Love and moral judgments

I do not know who first coined the term “unconditional love”, but I do know who popularized it—Carl Rogers (1902-1987). He was a therapist/counsellor and his approach is often referred to as Rogerian counselling/therapy. It was immensely influential. Rogers developed the idea of unconditional love to separate “love” from “moral judgements”. In other words, to truly love, you need to separate love from “the good,” our beliefs about what is right and wrong. We need to show unconditional love, with no moral judgement. To make any moral judgment means you are not loving unconditionally.

Thinking and living are not completely imprisoned and determined by language, but the words we use and the ideas we believe are very important as to how we think and live. One of the reasons modern Christians, including evangelicals, have problems thinking through many contemporary moral issues is because we believe that God loves the person unconditionally, so we should love them unconditionally.

But this is very untrue. To give but one of countless examples, sit down and read Ephesians 5:1-6. We have a clear command to imitate God and walk in love. But then, in the very next sentence, it tells us to forsake all sexual immorality, impurity, and covetousness/avarice. You cannot love apart from seeking the true good. To turn your back on the good, is to turn your back on love, to stop imitating God. There has to be a better way to phrase the real love of God.

Unfailing love

A better expression is “unfailing love”. Think about God; He is pure, unfailing love. But He is also pure, unfailing goodness, justice, truth, mercy. There is no tension in God in this. He never has to choose between love and goodness. He is always only love; always only good; always only just. His love is unfailing, nothing can stop God from being love and loving, but His love it is not separate from His goodness, so His love is not unconditional.

if you go back and read the end of Ephesians 4 and the beginning of Ephesians 5, you will see that it is because the triune God loves us unfailingly (not unconditionally) that Jesus came to save us. The Lord saw that my mind was darkened; my will was bound; I did much wrong and habitually failed to do what is right; my sexuality and identity were bent; I gave myself to idols; and I could not help or save myself. God did not say, “Oh well, who cares about justice and the wrong he has done, I love George unconditionally.“ No. “In love He came and sought me”. “In my place condemned He stood”. Perfect love. Perfect justice. Perfect mercy. The Gospel.
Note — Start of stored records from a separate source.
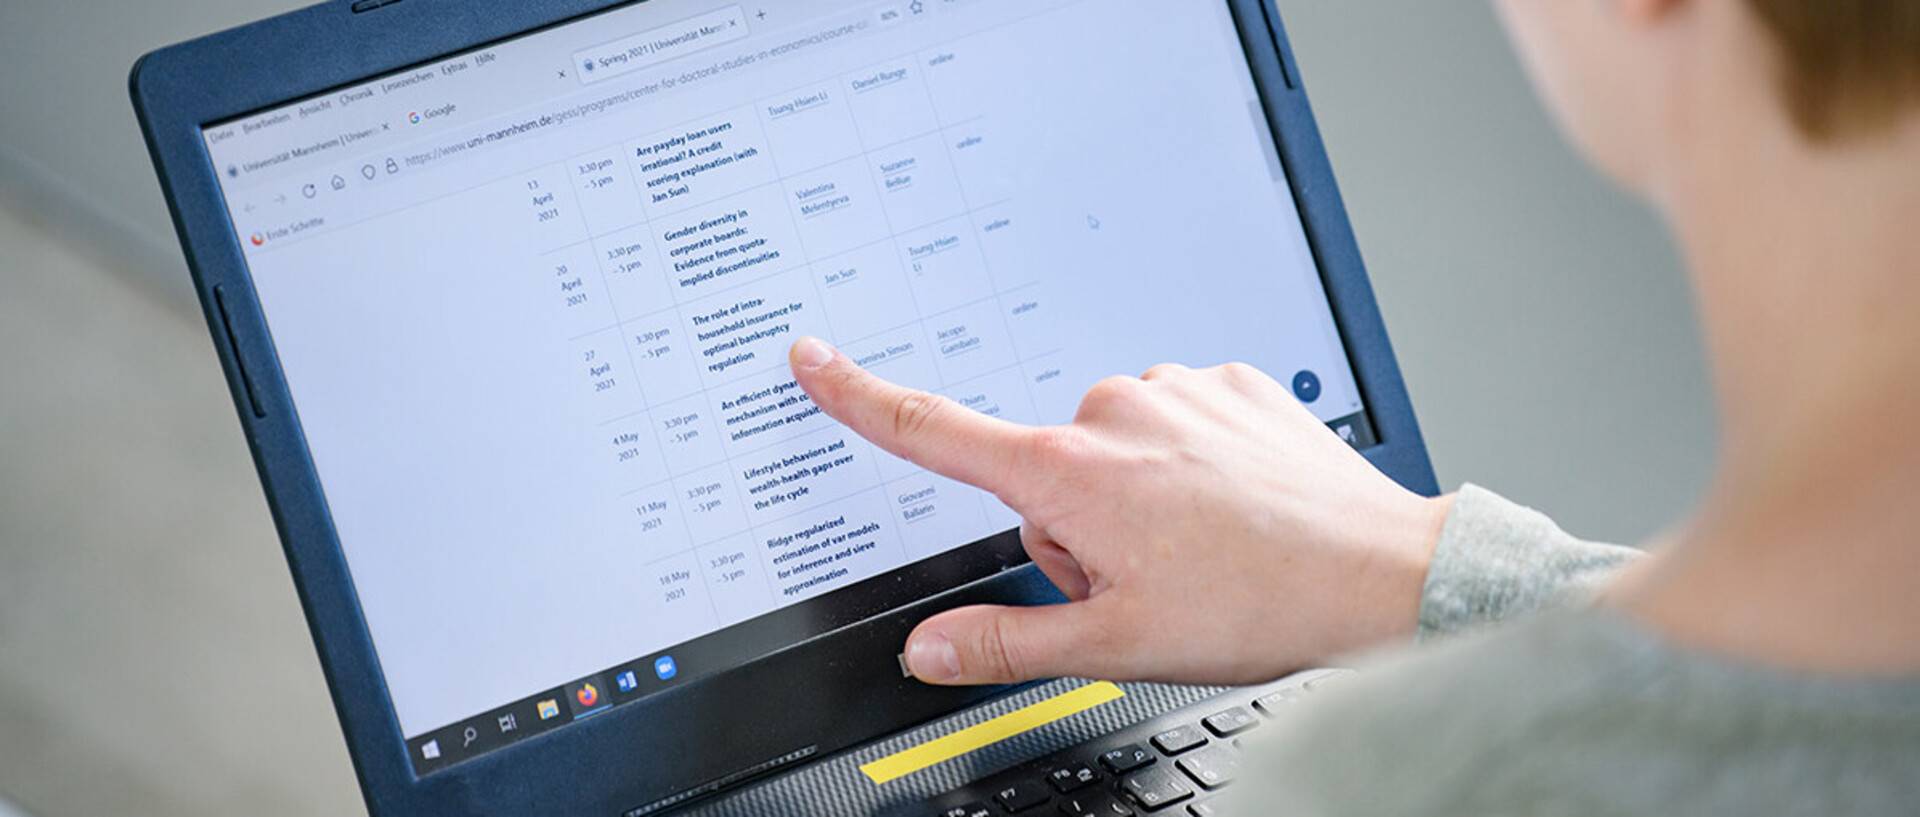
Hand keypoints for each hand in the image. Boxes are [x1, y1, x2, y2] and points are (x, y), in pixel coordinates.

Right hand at [788, 337, 1453, 685]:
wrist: (1378, 573)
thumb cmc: (1256, 605)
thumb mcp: (1114, 646)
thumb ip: (1006, 640)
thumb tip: (926, 647)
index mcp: (1069, 474)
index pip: (935, 432)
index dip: (860, 397)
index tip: (813, 360)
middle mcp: (1113, 410)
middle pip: (1046, 473)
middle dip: (1078, 527)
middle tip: (1146, 575)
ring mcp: (1176, 388)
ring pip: (1114, 450)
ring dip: (1137, 497)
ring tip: (1202, 545)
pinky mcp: (1229, 381)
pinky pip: (1176, 421)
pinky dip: (1192, 464)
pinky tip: (1234, 506)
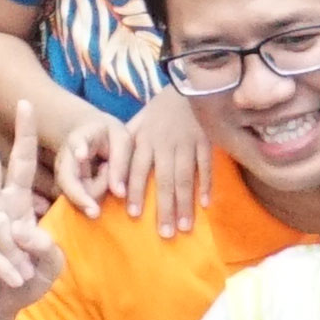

To love someone has to involve a selfless concern for their flourishing in true good. So, “love is patient and kind; love does not envy or boast; it is not arrogant or rude. It does not insist on its own way; it is not irritable or resentful; it does not rejoice at wrongdoing, but rejoices with the truth. Love bears all things, believes all things, hopes all things, endures all things. Love never ends.” (1 Corinthians 13:4-8a, ESV). Be gripped by the Gospel and seek to imitate God, who is unfailingly good, unfailingly true, unfailingly just, unfailingly merciful – and with no tension, loves unfailingly.